— START OF Record excerpts —

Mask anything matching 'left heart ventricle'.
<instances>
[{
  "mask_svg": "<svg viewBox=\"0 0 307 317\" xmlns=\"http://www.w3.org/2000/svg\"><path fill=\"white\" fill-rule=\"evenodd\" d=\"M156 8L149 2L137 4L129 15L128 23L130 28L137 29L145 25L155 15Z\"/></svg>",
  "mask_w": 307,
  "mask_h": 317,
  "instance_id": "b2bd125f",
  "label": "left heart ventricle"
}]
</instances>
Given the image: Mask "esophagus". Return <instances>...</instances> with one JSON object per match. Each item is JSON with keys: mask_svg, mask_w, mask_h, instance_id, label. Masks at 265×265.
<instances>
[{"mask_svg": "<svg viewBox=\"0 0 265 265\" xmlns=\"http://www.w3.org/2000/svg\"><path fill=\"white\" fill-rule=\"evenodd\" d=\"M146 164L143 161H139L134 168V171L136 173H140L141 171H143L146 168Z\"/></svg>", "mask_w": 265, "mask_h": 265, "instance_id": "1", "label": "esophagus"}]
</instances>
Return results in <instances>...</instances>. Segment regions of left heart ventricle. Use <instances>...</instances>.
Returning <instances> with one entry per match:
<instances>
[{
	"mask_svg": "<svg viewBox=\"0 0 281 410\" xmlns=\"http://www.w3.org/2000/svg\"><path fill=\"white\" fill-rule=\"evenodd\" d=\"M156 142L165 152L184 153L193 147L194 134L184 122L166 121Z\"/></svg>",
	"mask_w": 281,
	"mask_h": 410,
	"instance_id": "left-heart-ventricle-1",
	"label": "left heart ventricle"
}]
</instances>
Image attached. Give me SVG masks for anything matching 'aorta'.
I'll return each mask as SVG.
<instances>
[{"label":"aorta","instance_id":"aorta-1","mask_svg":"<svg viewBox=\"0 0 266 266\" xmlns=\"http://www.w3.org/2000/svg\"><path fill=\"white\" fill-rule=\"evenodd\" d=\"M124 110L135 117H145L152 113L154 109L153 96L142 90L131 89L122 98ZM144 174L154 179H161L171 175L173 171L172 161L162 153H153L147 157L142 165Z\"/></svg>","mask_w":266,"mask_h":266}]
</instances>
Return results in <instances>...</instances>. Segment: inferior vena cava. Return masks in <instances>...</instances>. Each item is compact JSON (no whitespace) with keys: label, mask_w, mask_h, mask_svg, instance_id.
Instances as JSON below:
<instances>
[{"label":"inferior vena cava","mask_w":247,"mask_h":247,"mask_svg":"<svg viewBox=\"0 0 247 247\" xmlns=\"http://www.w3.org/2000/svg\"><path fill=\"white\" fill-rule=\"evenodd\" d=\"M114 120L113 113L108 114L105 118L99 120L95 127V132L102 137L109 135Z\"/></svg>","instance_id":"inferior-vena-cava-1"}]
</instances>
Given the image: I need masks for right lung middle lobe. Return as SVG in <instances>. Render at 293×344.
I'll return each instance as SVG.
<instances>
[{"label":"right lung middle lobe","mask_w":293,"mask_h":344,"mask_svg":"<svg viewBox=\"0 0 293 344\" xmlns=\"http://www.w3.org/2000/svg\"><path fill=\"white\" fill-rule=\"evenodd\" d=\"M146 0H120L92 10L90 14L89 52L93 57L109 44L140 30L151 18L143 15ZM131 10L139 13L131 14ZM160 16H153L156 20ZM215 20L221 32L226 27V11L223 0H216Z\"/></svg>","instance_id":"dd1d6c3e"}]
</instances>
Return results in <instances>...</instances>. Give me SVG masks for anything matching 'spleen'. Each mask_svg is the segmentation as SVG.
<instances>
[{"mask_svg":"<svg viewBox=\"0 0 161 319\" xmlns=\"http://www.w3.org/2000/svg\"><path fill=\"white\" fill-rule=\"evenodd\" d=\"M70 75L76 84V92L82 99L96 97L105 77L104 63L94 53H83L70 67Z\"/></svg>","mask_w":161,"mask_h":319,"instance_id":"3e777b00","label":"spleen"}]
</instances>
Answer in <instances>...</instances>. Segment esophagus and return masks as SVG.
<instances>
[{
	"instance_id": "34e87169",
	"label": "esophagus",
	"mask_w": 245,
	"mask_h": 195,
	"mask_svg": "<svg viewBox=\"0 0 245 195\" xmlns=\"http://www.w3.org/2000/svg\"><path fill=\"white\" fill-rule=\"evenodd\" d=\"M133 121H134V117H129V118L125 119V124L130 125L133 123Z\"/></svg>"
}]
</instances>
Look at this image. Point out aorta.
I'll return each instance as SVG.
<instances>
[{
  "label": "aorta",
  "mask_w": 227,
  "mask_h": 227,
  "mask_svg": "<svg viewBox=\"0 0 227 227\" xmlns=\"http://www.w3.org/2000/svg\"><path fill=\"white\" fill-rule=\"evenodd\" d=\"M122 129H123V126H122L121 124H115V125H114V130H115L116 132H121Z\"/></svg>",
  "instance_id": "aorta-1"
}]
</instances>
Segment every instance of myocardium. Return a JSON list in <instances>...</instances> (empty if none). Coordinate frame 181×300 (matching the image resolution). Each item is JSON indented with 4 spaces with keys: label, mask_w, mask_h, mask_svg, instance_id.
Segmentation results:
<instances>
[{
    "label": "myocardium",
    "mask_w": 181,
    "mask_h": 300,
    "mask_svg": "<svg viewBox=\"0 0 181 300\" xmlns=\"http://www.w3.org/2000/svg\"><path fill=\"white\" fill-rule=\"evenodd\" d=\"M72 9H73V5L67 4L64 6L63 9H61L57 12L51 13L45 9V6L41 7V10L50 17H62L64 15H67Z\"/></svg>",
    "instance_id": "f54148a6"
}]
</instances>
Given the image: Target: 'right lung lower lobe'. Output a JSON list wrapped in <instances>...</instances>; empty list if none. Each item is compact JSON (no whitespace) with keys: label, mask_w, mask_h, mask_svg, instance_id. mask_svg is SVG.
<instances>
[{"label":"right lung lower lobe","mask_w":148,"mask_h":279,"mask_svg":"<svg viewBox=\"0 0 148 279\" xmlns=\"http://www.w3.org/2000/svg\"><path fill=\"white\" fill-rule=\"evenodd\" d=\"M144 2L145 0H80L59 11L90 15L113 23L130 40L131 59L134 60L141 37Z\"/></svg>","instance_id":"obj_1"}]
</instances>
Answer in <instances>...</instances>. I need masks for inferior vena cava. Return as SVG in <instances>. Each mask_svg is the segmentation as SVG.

— END OF Record excerpts —

▶ [Stated exercise] Reproduce all of the data above without a single change.

▶ [Task answer]
Mask anything matching 'left heart ventricle'.
<instances>
[{
  "mask_svg": "<svg viewBox=\"0 0 307 317\" xmlns=\"http://www.w3.org/2000/svg\"><path fill=\"white\" fill-rule=\"evenodd\" d=\"M156 8L149 2L137 4L129 15L128 23L130 28L137 29L145 25L155 15Z\"/></svg>",
  "mask_w": 307,
  "mask_h": 317,
  "instance_id": "b2bd125f",
  "label": "left heart ventricle"
}]
</instances>
Given the image: Mask "esophagus". Return <instances>...</instances> with one JSON object per match. Each item is JSON with keys: mask_svg, mask_w, mask_h, instance_id, label. Masks at 265×265.
<instances>
[{"mask_svg": "<svg viewBox=\"0 0 265 265\" xmlns=\"http://www.w3.org/2000/svg\"><path fill=\"white\" fill-rule=\"evenodd\" d=\"M146 164L143 161H139L134 168V171L136 173H140L141 171H143L146 168Z\"/></svg>", "mask_w": 265, "mask_h": 265, "instance_id": "1", "label": "esophagus"}]
</instances>
Return results in <instances>...</instances>. Segment regions of left heart ventricle. Use <instances>...</instances>.
Returning <instances> with one entry per match:
<instances>
[{
	"mask_svg": "<svg viewBox=\"0 0 281 410\" xmlns=\"http://www.w3.org/2000/svg\"><path fill=\"white\" fill-rule=\"evenodd\" d=\"M156 142L165 152L184 153L193 147L194 134L184 122L166 121Z\"/></svg>",
	"mask_w": 281,
	"mask_h": 410,
	"instance_id": "left-heart-ventricle-1",
	"label": "left heart ventricle"
}]
</instances>
Image attached. Give me SVG masks for anything matching 'aorta'.
I'll return each mask as SVG.
<instances>
[{"label":"aorta","instance_id":"aorta-1","mask_svg":"<svg viewBox=\"0 0 266 266\" xmlns=\"http://www.w3.org/2000/svg\"><path fill=\"white\" fill-rule=\"evenodd\" d=\"M124 110L135 117H145L152 113L154 109L153 96L142 90L131 89L122 98ZM144 174L154 179H161L171 175L173 171L172 161L162 153H153L147 157L142 165Z\"/></svg>","mask_w":266,"mask_h":266}]
</instances>
Return results in <instances>...</instances>. Segment: inferior vena cava. Return masks in <instances>...</instances>. Each item is compact JSON (no whitespace) with keys: label, mask_w, mask_h, mask_svg, instance_id.
Instances as JSON below:
<instances>
[{"label":"inferior vena cava","mask_w":247,"mask_h":247,"mask_svg":"<svg viewBox=\"0 0 247 247\" xmlns=\"http://www.w3.org/2000/svg\"><path fill=\"white\" fill-rule=\"evenodd\" d=\"M114 120L113 113L108 114L105 118L99 120L95 127V132L102 137L109 135Z\"/></svg>","instance_id":"inferior-vena-cava-1"}]
</instances>
Given the image: I need masks for right lung middle lobe. Return as SVG in <instances>. Render at 293×344.
I'll return each instance as SVG.
<instances>
[{"label":"right lung middle lobe","mask_w":293,"mask_h":344,"mask_svg":"<svg viewBox=\"0 0 293 344\" xmlns=\"http://www.w3.org/2000/svg\"><path fill=\"white\" fill-rule=\"evenodd\" d=\"M146 0H120L92 10L90 14L89 52L93 57L109 44L140 30L151 18L143 15ZM131 10L139 13L131 14ZM160 16H153L156 20ZM215 20L221 32L226 27V11L223 0H216Z\"/></svg>","instance_id":"dd1d6c3e"}]
</instances>
Return results in <instances>...</instances>. Give me SVG masks for anything matching 'spleen'. Each mask_svg is the segmentation as SVG.
<instances>
[{"mask_svg":"<svg viewBox=\"0 0 161 319\" xmlns=\"http://www.w3.org/2000/svg\"><path fill=\"white\" fill-rule=\"evenodd\" d=\"M70 75L76 84V92L82 99L96 97L105 77L104 63L94 53H83L70 67Z\"/></svg>","mask_w":161,"mask_h":319,"instance_id":"3e777b00","label":"spleen"}]
</instances>
Answer in <instances>...</instances>. Segment esophagus and return masks as SVG.
<instances>
[{
	"instance_id": "34e87169",
	"label": "esophagus",
	"mask_w": 245,
	"mask_h": 195,
	"mask_svg": "<svg viewBox=\"0 0 245 195\" xmlns=\"http://www.w3.org/2000/svg\"><path fill=\"white\" fill-rule=\"evenodd\" d=\"M133 121H134V117H129V118L125 119V124L130 125L133 123Z\"/></svg>"
}]
</instances>
Look at this image. Point out aorta.
I'll return each instance as SVG.
<instances>
[{
  "label": "aorta",
  "mask_w": 227,
  "mask_h": 227,
  "mask_svg": "<svg viewBox=\"0 0 227 227\" xmlns=\"http://www.w3.org/2000/svg\"><path fill=\"white\" fill-rule=\"evenodd\" d=\"M122 129H123V126H122L121 124H115V125H114V130H115L116 132H121Z\"/></svg>",
  "instance_id": "aorta-1"
}]
</instances>
Segment every instance of myocardium. Return a JSON list in <instances>...</instances> (empty if none). Coordinate frame 181×300 (matching the image resolution). Each item is JSON indented with 4 spaces with keys: label, mask_w, mask_h, mask_svg, instance_id.
Segmentation results:
<instances>
[{
    "label": "myocardium",
    "mask_w": 181,
    "mask_h": 300,
    "mask_svg": "<svg viewBox=\"0 0 181 300\" xmlns=\"http://www.w3.org/2000/svg\"><path fill=\"white\" fill-rule=\"evenodd\" d=\"M72 9H73V5L67 4L64 6L63 9H61L57 12L51 13L45 9V6L41 7V10L50 17H62L64 15H67Z\"/></svg>",
    "instance_id": "f54148a6"
}]
</instances>
Given the image: Target: 'right lung lower lobe'. Output a JSON list wrapped in <instances>...</instances>; empty list if none. Each item is compact JSON (no whitespace) with keys: label, mask_w, mask_h, mask_svg, instance_id. mask_svg is SVG.
<instances>
[{"label":"right lung lower lobe","mask_w":148,"mask_h":279,"mask_svg":"<svg viewBox=\"0 0 148 279\" xmlns=\"http://www.w3.org/2000/svg\"><path fill=\"white\" fill-rule=\"evenodd\" d=\"M144 2L145 0H80L59 11L90 15L113 23L130 40L131 59L134 60L141 37Z\"/></svg>","instance_id":"obj_1"}]
</instances>
Answer in <instances>...</instances>. I need masks for inferior vena cava. Return as SVG in <instances>. Each mask_svg is the segmentation as SVG.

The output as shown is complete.